The promising success in the development of new vaccine strategies raises still another challenge, i.e., how to predict and assess the effects of vaccination on untargeted immune responses. Although the possibility of adverse effects to some currently used vaccines has raised political and social concern in many instances 53, which justify more research to guarantee the safety of their administration, the possibility that nonspecific effects on host immunity may be elicited by vaccine administration needs to be further explored 54. Among these issues is the problem of multiple vaccination, especially among children, as they are the target population of many of the immunization strategies both currently used and under development. Vaccine administration schemes need to be better studied to help address these issues. Also the effects of the combined stimulation of the organism with multiple antigens and adjuvants on the efficacy of each vaccine against its specific pathogen need to be further explored, as well as the combined adverse effects they may cause when given concomitantly or separated by short intervals.

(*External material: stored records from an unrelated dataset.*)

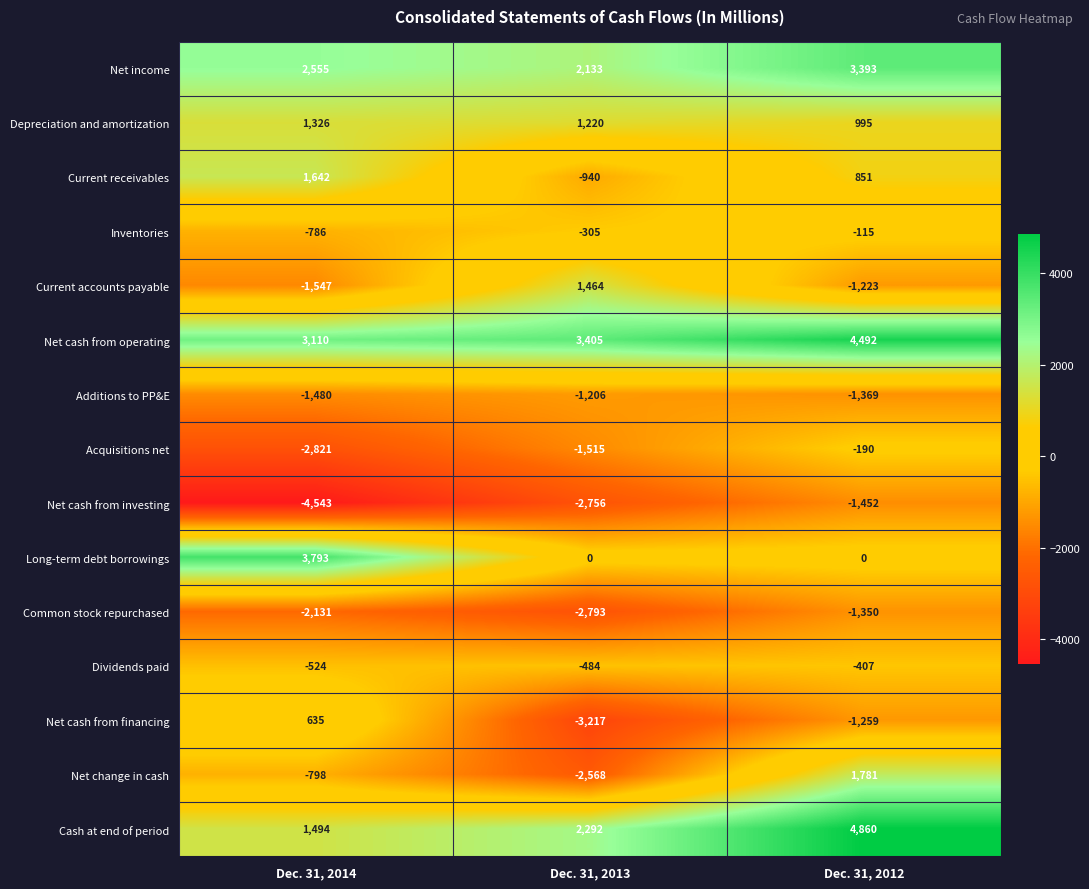

Which series has the widest spread of values?

Net change in cash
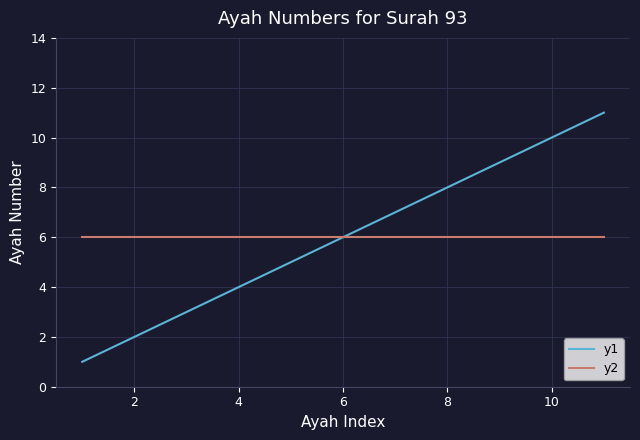

Which series has the largest range (max minus min)?

y1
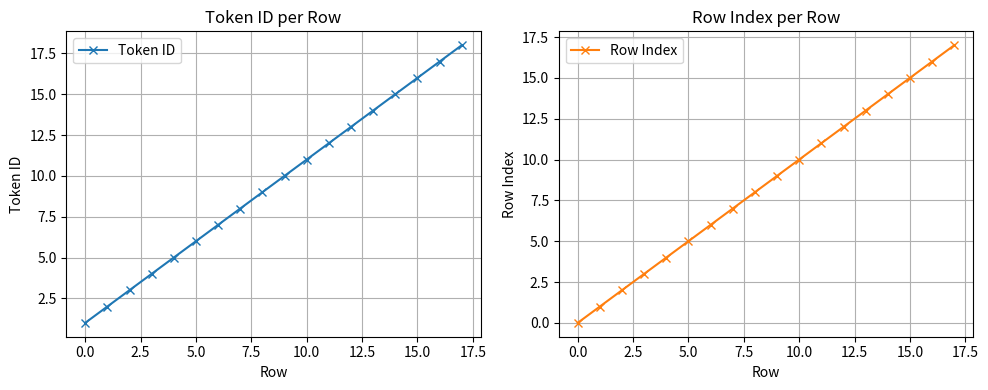

The Token ID series shows 2 at 5.0. True or false?

False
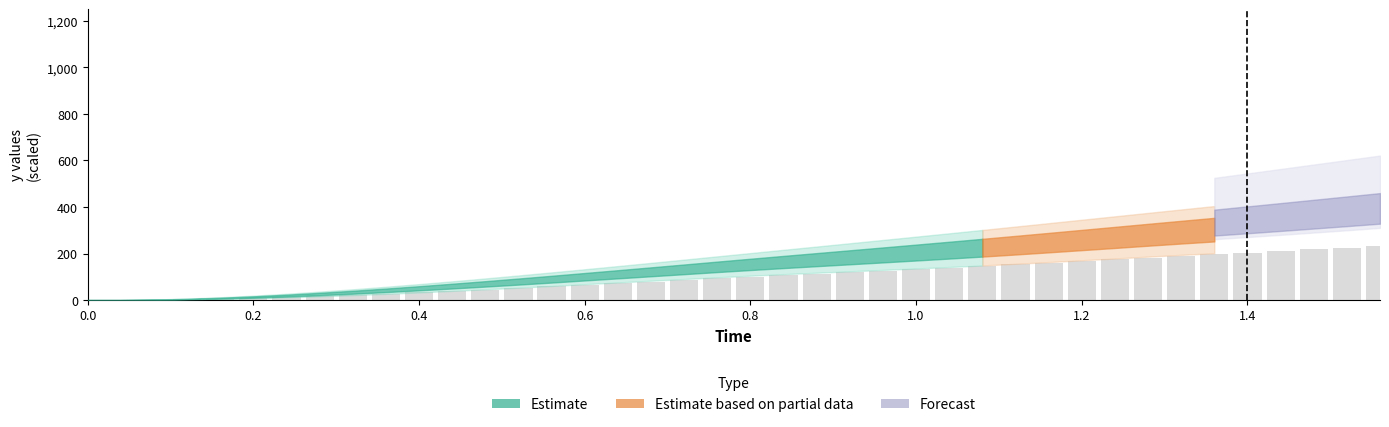

What is the greatest value displayed?

232.8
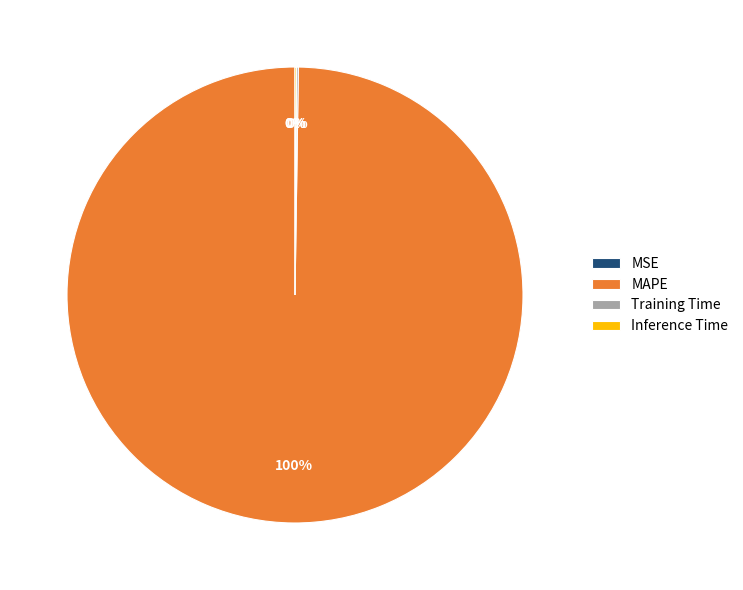

To the nearest percent, what percentage of the pie is MAPE?

100%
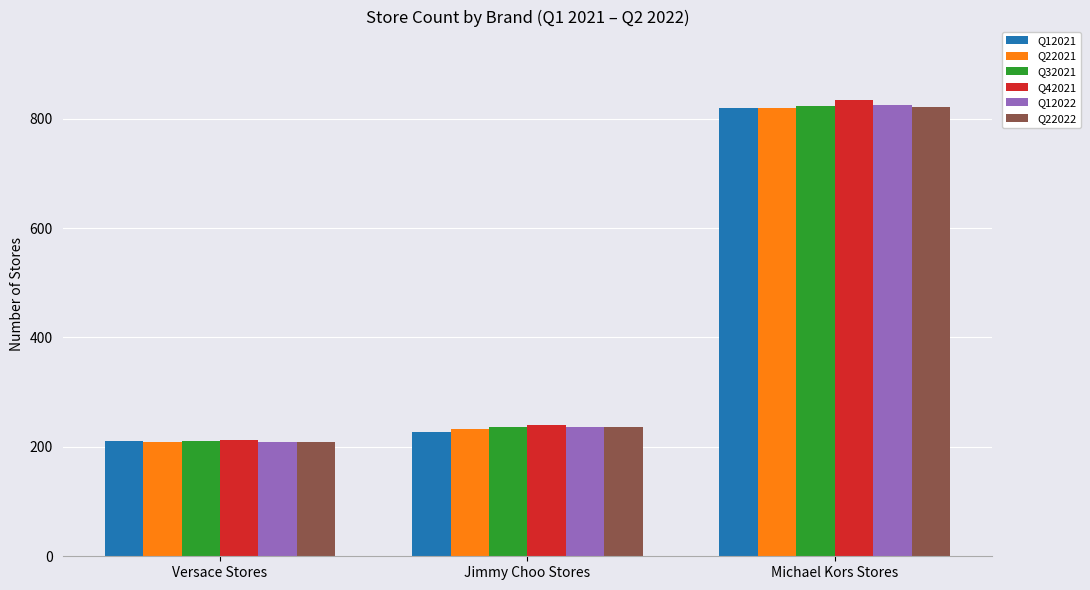

List the labels in order of Q22022 value, smallest first.

Versace Stores, Jimmy Choo Stores, Michael Kors Stores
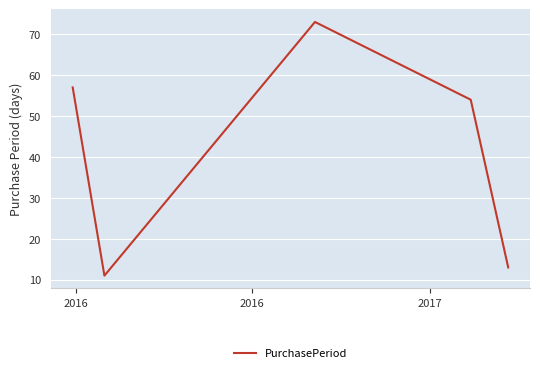

True or false: there are more than 0 points higher than both neighbors.

True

Some required solutions of vaccinology challenges will also extrapolate the science-technology field. The local validation of results obtained in pragmatic trials will be necessary, since it has already been shown that different populations can vary significantly in their average responses to a given vaccine 55. Countries differ in terms of policies regarding the local validation of efficacy studies. They also have different policies regarding the marketing of new vaccines, which may not be made widely available due to their cost or because of the choice of targeting specific populations 56. Restrictions to vaccine coverage may interfere with the success of vaccination due to a diminished herd effect 57. Given the fact that infectious diseases constitute a burden that can ultimately interfere with the socioeconomic development of a nation 58, vaccine research should be regarded as strategic not only from the point of view of public health.

In summary, the objective of the present group of review articles is to describe the state-of-the-art scientific and technologic resources that allow us to address the obstacles to a more rational design of new human vaccines. We extend this debate to consider the frontier between what is being done within the scientific and technology field and on sociopolitical grounds to help make vaccines available for the current scourges that affect human populations worldwide.